Ithaca is the center of an extensive bus public transportation network. TCAT, Inc (Tompkins Consolidated Area Transit, Inc.) is a not-for-profit corporation that provides public transportation for Tompkins County New York. TCAT was reorganized as a non-profit corporation in 2004 and is primarily supported locally by Cornell University, the City of Ithaca and Tompkins County. TCAT's ridership increased from 2.7 million in 2004 to 4.4 million in 2013. https://web.archive.org/web/20141027015210/http://www.tcatbus.com/files/all/tcat_2013_yearbook_-_final.pdf TCAT operates 33 routes, many running seven days a week. It has frequent service to downtown, Cornell, Ithaca College, and the Shops at Ithaca Mall in the neighboring Town of Lansing, but less frequent service to many residential and rural areas, including Trumansburg and Newfield. Chemung County Transit (C-TRAN) runs weekday commuter service from Chemung County to Ithaca. Cortland Transit runs commuter service to Cornell University. Tioga County Public Transit operates three routes to Ithaca and Cornell, but will cease operating on November 30, 2014.

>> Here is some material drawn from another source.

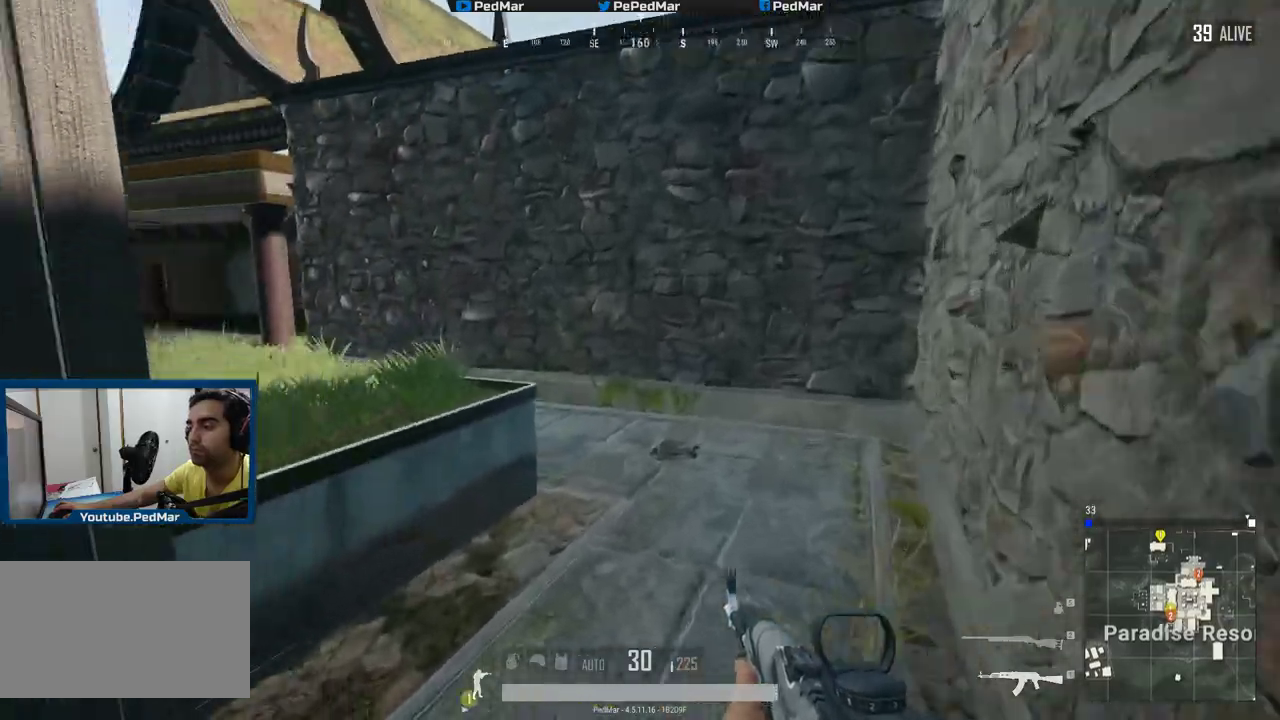
{"keys": ["d", "shift", "w"], "mouse": [], "events": []}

GADABOUT Transportation Services, Inc. provides demand-response paratransit service for seniors over 60 and people with disabilities. Ithaca Dispatch provides local and regional taxi service. In addition, Ithaca Airline Limousine and IthaCar Service connect to the local airports.

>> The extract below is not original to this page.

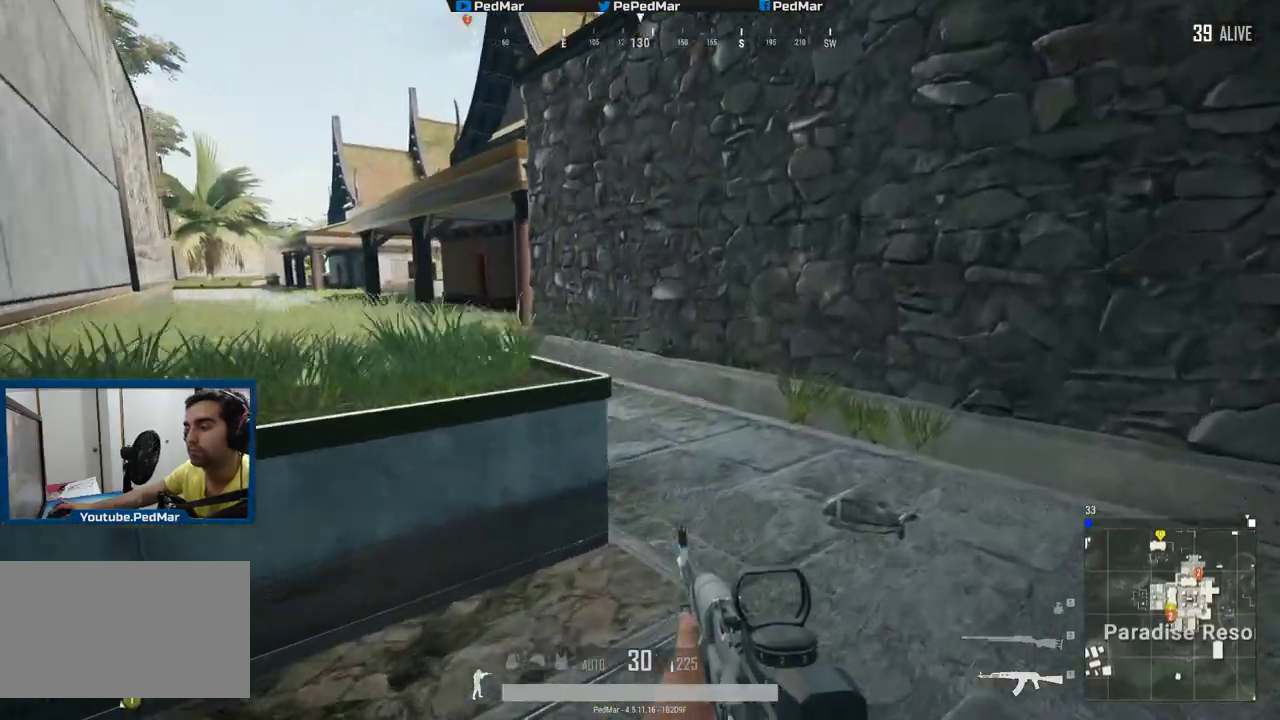
{"keys": ["shift", "w"], "mouse": [], "events": [[417, "d", "up"]]}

In July 2008, a non-profit called Ithaca Carshare began a carsharing service in Ithaca. Ithaca Carshare has a fleet of vehicles shared by over 1500 members as of July 2015 and has become a popular service among both city residents and the college communities. Vehicles are located throughout Ithaca downtown and the two major institutions. With Ithaca Carshare as the first locally run carsharing organization in New York State, others have since launched in Buffalo, Albany, NY, and Syracuse. Independent studies have shown that for each Ithaca Carshare vehicle in the fleet, 15 fewer personally owner cars are owned.
Rideshare services to promote carpooling and vanpooling are operated by ZIMRIDE and VRIDE. A community mobility education program, Way2Go is operated by Cornell Cooperative Extension of Tompkins County. Way2Go's website provides consumer information and videos. Way2Go works collaboratively to help people save money, stress less, go green and improve mobility options. The 2-1-1 Tompkins/Cortland Help line connects people with services, including transportation, in the community, by telephone and web on a 24/7 basis. The information and referral service is operated by the Human Services Coalition of Tompkins County, Inc. Together, 2-1-1 Information and Referral and Way2Go are a one-call, one-click resource designed to mobility services information for Ithaca and throughout Tompkins County.
As a growing urban area, Ithaca is facing steady increases in levels of vehicular traffic on the city grid and on the state highways. Outlying areas have limited bus service, and many people consider a car essential. However, many consider Ithaca a walkable and bikeable community. One positive trend for the health of downtown Ithaca is the new wave of increasing urban density in and around the Ithaca Commons. Because the downtown area is the region's central business district, dense mixed-use development that includes housing may increase the proportion of people who can walk to work and recreation, and mitigate the likely increased pressure on already busy roads as Ithaca grows. The downtown area is also the area best served by frequent public transportation. Still, traffic congestion around the Commons is likely to progressively increase.